Assignment: A single stretch of the material below is to be transcribed exactly, starting at the line with "- Call **Actions**" and ending after the line with "- Import the".

Information:
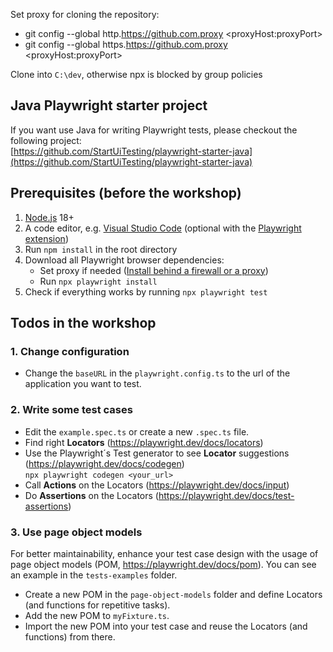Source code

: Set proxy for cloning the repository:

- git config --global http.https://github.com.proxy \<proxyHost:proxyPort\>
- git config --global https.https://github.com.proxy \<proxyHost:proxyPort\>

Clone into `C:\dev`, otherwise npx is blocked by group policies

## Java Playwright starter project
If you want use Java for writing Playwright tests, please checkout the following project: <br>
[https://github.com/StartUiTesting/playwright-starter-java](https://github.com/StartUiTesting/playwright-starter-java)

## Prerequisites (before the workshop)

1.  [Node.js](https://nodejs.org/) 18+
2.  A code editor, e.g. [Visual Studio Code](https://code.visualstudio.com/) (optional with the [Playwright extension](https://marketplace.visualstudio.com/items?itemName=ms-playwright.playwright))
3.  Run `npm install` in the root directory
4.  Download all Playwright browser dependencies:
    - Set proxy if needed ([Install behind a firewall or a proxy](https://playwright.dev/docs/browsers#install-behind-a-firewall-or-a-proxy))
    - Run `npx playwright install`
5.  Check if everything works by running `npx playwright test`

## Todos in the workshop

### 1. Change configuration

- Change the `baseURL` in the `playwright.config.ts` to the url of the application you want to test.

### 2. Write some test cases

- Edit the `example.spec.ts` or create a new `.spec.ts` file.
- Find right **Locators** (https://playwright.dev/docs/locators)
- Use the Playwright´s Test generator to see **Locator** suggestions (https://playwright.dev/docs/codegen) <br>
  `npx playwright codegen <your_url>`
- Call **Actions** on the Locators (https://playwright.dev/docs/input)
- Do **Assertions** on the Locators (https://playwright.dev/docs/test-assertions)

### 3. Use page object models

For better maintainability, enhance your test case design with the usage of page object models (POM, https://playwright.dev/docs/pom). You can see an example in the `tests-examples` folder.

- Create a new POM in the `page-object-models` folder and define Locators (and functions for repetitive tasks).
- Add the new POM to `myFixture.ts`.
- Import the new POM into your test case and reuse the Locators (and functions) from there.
...
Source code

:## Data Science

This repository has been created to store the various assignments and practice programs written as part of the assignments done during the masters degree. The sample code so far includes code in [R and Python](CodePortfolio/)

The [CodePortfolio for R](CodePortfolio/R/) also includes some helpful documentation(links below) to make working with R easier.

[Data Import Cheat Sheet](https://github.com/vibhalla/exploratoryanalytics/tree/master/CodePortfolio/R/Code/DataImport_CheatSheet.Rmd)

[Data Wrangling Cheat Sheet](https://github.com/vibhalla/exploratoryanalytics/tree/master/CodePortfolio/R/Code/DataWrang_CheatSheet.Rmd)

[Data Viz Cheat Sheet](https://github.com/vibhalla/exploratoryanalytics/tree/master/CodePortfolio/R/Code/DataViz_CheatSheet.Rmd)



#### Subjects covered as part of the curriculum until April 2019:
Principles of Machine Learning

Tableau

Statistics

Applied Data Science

Solution for this exercise:
- Call **Actions** on the Locators (https://playwright.dev/docs/input)
- Do **Assertions** on the Locators (https://playwright.dev/docs/test-assertions)

### 3. Use page object models

For better maintainability, enhance your test case design with the usage of page object models (POM, https://playwright.dev/docs/pom). You can see an example in the `tests-examples` folder.

- Create a new POM in the `page-object-models` folder and define Locators (and functions for repetitive tasks).
- Add the new POM to `myFixture.ts`.
- Import the new POM into your test case and reuse the Locators (and functions) from there.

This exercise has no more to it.